Descoberta bactéria que transforma garrafas plásticas em paracetamol

Cientistas conhecem vários micróbios capazes de decompor o plástico , o que poderia ser a solução para um dos maiores problemas ambientais das últimas décadas. No entanto, pesquisadores da Universidade de Edimburgo descobriram que a Escherichia coli , uma bactéria comum e geralmente inofensiva, faz algo ainda mais surpreendente: converte resíduos plásticos de garrafas de água ou embalagens de alimentos em paracetamol. Para os autores do estudo, publicado nesta segunda-feira na revista Nature Chemistry , a descoberta pode revolucionar a produção de analgésicos.
Pesquisadores afirmam que o método praticamente não gera emissões de carbono e é mais sustentável do que a fabricação atual de medicamentos. Ao mesmo tempo, reutiliza um plástico, o tereftalato de polietileno (PET) , encontrado em muitos produtos do dia a dia e que frequentemente acaba em aterros sanitários ou poluindo oceanos.
O paracetamol é tradicionalmente produzido a partir de reservas cada vez menores de combustíveis fósseis, como o petróleo bruto. Milhares de toneladas de combustíveis fósseis são necessárias para produzir este e outros medicamentos e produtos químicos, que contribuem significativamente para as mudanças climáticas, segundo especialistas.
O PET, por sua vez, por ser resistente e leve, gera mais de 350 milhões de toneladas de resíduos anualmente, causando sérios danos ambientais em todo o mundo. Sua reciclagem é possível, mas pesquisadores apontam que os processos existentes criam produtos que continuam a contribuir para a poluição global por plástico.
Stephen Wallace e seus colegas descobriram que um tipo de reação química chamada rearranjo de Lossen pode ocorrer em células vivas, catalisada pelo fosfato presente na E. coli . Essa reação química produz um tipo de composto orgânico contendo nitrogênio, essencial para o metabolismo celular.

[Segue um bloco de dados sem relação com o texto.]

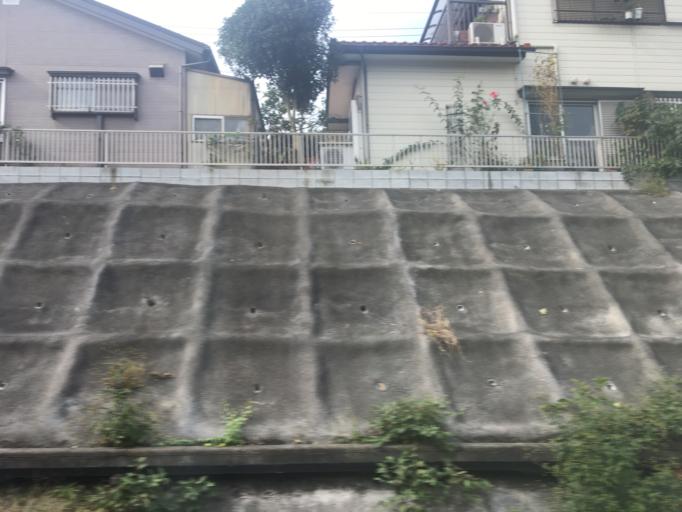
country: JP
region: Saitama
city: Sayama
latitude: 35.8518
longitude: 139.4141
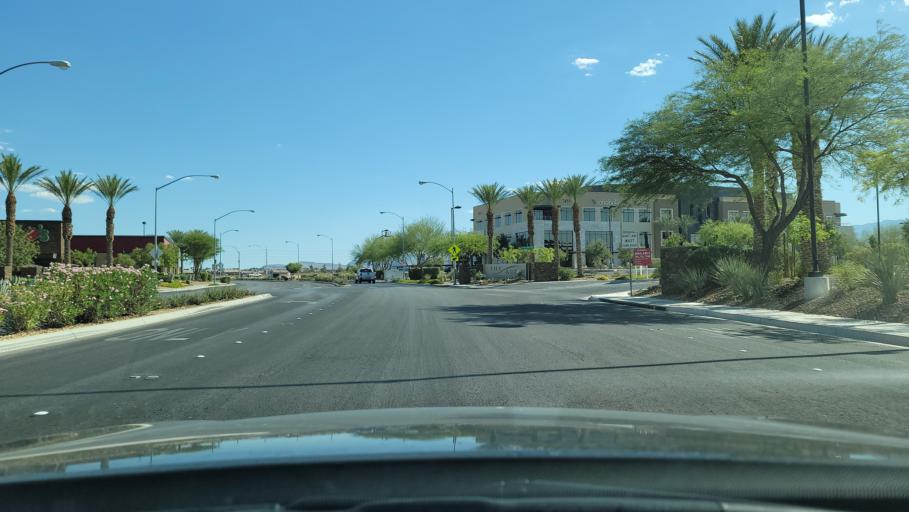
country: US
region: Nevada
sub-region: Clark County
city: Enterprise
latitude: 36.0638
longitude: -115.2524
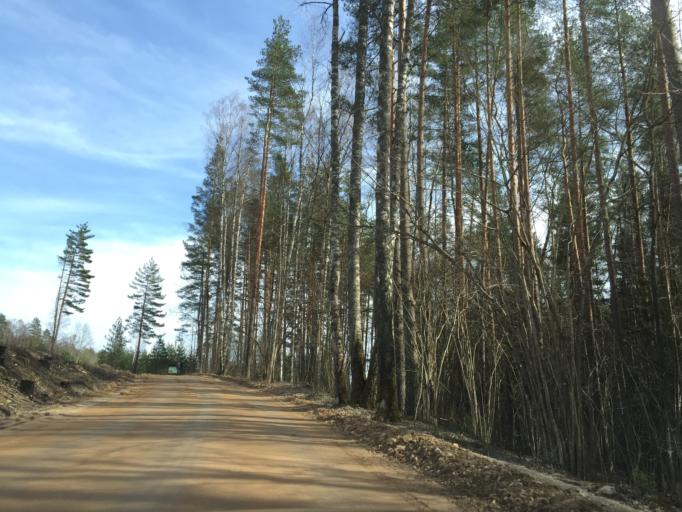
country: LV
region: Ikskile
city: Ikskile
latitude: 56.8432
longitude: 24.5419
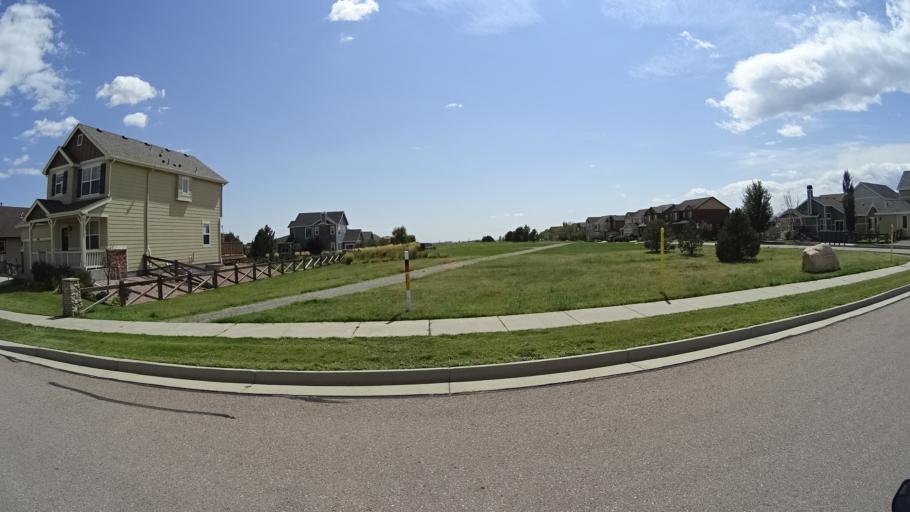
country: US
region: Colorado
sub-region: El Paso County
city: Cimarron Hills
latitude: 38.9319
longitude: -104.6808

O que os cientistas fizeram foi modificar a E. coli em laboratório para transformar uma molécula derivada do PET, conhecida como ácido tereftálico, no ingrediente ativo do paracetamol. Os pesquisadores, parcialmente financiados pela empresa biofarmacêutica AstraZeneca, usaram um processo de fermentação semelhante ao usado na fabricação de cerveja para acelerar a conversão de resíduos industriais de PET em paracetamol em menos de 24 horas.
A nova técnica foi realizada em temperatura ambiente e praticamente não gerou emissões de carbono, demonstrando, segundo o grupo, que o paracetamol pode ser produzido de forma sustentável. No entanto, eles admitem que mais desenvolvimento é necessário antes que ele possa ser produzido comercialmente. Cerca de 90% do produto produzido pela reação do ácido tereftálico com a bactéria geneticamente modificada foi paracetamol.
Especialistas dizem que essa nova abordagem demonstra como a química tradicional pode ser integrada à biologia da engenharia para criar fábricas microbianas vivas capazes de produzir produtos químicos sustentáveis que a biologia sozinha não consegue alcançar, ao mesmo tempo em que aborda o desperdício e reduz as emissões de gases de efeito estufa e a dependência de combustíveis fósseis.
"Este trabalho demonstra que o plástico PET não é apenas um resíduo ou um material destinado a se tornar mais plástico, mas pode ser transformado por microrganismos em novos produtos valiosos, incluindo aqueles com potencial para tratar doenças", diz Stephen Wallace, principal autor do estudo.
As descobertas podem representar o primeiro caso de E. coli produzindo paracetamol a partir de resíduos. Pesquisas futuras explorarão como outros tipos de bactérias ou plásticos podem gerar produtos úteis.